Segment Start: Data to use
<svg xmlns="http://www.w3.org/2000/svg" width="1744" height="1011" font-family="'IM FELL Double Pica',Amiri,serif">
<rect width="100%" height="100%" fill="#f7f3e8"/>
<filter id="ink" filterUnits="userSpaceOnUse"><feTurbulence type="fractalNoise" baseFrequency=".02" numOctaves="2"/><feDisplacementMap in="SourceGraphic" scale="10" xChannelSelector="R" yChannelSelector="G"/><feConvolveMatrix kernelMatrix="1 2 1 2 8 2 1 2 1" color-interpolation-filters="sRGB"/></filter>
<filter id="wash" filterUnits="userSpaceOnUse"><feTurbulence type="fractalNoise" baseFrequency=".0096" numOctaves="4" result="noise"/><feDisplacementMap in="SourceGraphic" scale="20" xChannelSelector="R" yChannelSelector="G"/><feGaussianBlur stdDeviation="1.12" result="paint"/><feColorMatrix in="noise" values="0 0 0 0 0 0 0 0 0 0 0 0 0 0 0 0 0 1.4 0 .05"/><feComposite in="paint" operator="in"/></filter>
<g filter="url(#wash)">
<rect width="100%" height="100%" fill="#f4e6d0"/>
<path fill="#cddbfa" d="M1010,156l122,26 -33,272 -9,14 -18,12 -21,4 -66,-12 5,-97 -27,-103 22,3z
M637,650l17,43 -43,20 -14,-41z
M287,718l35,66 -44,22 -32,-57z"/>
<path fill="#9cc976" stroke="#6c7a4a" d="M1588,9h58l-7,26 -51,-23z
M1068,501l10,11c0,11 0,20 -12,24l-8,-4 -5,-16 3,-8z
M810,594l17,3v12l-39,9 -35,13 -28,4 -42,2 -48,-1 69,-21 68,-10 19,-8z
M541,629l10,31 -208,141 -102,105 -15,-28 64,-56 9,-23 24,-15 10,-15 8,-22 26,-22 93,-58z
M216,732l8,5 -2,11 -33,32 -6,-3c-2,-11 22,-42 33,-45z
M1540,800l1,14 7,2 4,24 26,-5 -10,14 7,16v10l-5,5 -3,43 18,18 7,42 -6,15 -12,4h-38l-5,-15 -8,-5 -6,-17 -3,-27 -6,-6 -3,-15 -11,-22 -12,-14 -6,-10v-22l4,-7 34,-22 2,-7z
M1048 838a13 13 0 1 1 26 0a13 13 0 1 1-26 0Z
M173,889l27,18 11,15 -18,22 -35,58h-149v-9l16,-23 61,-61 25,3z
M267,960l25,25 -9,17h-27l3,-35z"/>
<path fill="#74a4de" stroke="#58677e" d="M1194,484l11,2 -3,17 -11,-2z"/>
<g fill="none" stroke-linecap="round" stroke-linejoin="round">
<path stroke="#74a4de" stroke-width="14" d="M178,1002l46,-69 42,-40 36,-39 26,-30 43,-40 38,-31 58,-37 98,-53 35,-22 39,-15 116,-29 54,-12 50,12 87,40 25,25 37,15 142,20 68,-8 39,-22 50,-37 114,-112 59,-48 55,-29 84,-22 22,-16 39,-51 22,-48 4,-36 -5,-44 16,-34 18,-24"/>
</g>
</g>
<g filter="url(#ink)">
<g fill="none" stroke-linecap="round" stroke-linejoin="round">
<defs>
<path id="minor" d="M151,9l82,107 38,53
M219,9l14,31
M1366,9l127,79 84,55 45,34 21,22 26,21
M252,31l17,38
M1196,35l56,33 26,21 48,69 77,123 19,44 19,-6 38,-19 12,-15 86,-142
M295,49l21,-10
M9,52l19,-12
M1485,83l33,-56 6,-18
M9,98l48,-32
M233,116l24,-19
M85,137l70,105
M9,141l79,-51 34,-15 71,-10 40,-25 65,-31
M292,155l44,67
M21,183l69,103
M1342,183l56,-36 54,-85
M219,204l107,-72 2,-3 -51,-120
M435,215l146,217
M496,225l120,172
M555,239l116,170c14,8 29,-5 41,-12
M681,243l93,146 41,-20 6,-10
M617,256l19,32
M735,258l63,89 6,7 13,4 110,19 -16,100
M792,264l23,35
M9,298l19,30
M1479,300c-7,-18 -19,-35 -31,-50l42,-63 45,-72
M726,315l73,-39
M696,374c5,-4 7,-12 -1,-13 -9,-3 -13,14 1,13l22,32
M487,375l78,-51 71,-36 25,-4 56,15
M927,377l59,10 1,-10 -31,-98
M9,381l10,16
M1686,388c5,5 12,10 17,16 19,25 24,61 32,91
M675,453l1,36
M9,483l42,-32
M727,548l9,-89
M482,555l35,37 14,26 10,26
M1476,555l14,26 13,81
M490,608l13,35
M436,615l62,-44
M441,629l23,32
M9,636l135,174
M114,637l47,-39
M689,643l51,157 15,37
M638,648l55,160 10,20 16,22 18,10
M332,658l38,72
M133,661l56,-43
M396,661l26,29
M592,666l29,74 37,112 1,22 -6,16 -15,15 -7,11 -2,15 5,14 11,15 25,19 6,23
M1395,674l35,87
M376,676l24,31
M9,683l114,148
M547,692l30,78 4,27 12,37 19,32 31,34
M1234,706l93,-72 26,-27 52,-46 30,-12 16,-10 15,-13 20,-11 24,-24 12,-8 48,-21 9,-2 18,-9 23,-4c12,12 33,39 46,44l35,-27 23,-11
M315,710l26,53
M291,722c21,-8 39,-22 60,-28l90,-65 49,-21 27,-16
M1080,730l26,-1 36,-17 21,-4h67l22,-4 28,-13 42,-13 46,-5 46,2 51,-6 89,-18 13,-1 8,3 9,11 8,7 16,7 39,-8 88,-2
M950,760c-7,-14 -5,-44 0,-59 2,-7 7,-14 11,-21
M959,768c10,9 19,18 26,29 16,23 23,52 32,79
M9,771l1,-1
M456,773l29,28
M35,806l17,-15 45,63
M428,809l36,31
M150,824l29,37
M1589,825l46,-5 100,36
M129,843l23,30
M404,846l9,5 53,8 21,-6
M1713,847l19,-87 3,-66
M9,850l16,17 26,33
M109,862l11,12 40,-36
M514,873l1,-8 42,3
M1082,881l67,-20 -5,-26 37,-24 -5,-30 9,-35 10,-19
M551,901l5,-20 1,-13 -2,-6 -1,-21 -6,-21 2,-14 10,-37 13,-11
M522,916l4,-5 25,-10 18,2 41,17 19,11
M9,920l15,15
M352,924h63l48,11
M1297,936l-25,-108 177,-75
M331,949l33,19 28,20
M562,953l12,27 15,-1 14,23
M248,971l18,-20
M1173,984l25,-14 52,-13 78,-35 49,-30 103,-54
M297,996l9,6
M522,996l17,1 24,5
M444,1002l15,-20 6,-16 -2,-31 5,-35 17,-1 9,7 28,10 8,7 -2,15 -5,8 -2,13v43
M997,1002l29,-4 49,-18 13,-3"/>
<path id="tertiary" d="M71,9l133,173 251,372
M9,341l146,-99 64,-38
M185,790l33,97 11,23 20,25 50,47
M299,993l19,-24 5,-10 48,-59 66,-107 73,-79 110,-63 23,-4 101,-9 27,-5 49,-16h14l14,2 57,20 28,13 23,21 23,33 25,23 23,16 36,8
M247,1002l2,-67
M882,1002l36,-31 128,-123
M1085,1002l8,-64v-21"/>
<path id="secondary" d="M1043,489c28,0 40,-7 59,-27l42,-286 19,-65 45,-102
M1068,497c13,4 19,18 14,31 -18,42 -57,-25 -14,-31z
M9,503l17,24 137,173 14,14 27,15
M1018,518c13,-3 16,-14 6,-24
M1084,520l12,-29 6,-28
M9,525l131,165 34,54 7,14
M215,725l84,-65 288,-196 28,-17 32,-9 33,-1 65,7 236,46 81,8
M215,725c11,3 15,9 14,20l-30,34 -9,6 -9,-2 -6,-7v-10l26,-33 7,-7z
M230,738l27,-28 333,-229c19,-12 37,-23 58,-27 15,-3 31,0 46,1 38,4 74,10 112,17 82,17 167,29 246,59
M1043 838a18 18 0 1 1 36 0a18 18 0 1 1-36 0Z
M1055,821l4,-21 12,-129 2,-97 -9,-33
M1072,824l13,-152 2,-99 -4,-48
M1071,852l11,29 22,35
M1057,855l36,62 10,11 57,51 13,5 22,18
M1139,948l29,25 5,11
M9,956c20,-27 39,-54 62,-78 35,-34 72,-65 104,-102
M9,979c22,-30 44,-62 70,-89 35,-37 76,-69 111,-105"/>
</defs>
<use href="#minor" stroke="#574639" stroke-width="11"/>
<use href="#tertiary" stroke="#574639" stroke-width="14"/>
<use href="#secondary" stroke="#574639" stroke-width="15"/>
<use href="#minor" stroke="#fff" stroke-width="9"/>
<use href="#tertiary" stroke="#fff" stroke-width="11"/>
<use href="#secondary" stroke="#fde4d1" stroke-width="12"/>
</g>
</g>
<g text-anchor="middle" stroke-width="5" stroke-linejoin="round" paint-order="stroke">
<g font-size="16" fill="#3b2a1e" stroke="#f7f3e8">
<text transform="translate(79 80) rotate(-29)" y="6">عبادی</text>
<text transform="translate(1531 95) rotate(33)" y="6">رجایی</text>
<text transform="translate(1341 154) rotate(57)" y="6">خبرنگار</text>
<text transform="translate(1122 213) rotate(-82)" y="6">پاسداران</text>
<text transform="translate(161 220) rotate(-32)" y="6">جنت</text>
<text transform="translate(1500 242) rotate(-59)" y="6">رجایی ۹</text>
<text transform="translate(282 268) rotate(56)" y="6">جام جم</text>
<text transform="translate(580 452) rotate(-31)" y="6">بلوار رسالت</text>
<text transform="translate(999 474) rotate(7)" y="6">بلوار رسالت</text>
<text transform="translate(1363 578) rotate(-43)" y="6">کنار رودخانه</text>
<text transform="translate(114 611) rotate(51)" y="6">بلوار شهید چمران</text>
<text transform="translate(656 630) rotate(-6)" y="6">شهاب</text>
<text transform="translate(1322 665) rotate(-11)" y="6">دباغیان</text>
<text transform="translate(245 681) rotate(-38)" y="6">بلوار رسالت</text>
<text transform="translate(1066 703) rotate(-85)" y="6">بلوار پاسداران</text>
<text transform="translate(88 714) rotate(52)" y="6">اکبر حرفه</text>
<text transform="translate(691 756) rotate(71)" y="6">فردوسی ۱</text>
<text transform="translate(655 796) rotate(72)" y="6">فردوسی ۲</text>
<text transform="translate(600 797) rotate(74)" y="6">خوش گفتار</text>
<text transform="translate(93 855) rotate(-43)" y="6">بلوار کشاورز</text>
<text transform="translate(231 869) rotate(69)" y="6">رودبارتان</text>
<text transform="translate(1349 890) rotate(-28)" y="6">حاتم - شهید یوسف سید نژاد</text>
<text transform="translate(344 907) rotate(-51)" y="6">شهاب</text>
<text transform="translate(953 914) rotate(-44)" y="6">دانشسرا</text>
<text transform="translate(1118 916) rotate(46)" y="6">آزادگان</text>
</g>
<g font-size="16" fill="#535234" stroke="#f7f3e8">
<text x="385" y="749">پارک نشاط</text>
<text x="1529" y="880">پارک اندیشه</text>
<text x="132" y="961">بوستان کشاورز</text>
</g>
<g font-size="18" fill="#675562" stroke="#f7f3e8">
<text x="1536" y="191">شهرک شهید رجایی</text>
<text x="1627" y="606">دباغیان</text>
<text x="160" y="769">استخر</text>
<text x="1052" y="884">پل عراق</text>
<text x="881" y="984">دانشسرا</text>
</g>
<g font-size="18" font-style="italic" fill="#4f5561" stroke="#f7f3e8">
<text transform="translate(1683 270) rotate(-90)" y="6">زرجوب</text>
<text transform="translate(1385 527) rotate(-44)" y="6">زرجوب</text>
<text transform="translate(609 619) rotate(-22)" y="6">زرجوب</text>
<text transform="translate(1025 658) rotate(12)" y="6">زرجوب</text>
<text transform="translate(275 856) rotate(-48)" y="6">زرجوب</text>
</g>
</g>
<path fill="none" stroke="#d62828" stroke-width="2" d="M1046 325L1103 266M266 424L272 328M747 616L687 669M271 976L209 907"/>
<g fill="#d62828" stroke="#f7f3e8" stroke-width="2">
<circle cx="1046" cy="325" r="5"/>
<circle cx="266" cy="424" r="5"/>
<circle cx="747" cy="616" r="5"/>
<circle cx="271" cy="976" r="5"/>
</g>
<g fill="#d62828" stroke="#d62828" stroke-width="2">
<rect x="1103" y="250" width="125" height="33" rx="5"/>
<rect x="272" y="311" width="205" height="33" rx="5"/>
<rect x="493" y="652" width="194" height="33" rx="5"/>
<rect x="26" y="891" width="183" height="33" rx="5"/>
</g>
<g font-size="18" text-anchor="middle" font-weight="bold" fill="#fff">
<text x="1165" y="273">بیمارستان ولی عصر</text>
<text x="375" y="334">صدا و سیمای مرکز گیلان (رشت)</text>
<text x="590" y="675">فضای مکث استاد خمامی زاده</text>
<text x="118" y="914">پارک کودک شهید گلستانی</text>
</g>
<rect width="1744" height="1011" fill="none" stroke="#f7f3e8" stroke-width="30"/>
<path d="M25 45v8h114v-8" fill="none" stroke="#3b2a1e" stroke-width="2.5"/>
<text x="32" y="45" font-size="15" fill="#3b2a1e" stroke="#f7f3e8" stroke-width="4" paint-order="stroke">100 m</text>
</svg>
Segment End: Data to use
Problem to solve - Look through the entries above, and wherever a line holds the word "xChannelSelector", copy it.

Answer to the exercise -
<filter id="ink" filterUnits="userSpaceOnUse"><feTurbulence type="fractalNoise" baseFrequency=".02" numOctaves="2"/><feDisplacementMap in="SourceGraphic" scale="10" xChannelSelector="R" yChannelSelector="G"/><feConvolveMatrix kernelMatrix="1 2 1 2 8 2 1 2 1" color-interpolation-filters="sRGB"/></filter>
<filter id="wash" filterUnits="userSpaceOnUse"><feTurbulence type="fractalNoise" baseFrequency=".0096" numOctaves="4" result="noise"/><feDisplacementMap in="SourceGraphic" scale="20" xChannelSelector="R" yChannelSelector="G"/><feGaussianBlur stdDeviation="1.12" result="paint"/><feColorMatrix in="noise" values="0 0 0 0 0 0 0 0 0 0 0 0 0 0 0 0 0 1.4 0 .05"/><feComposite in="paint" operator="in"/></filter>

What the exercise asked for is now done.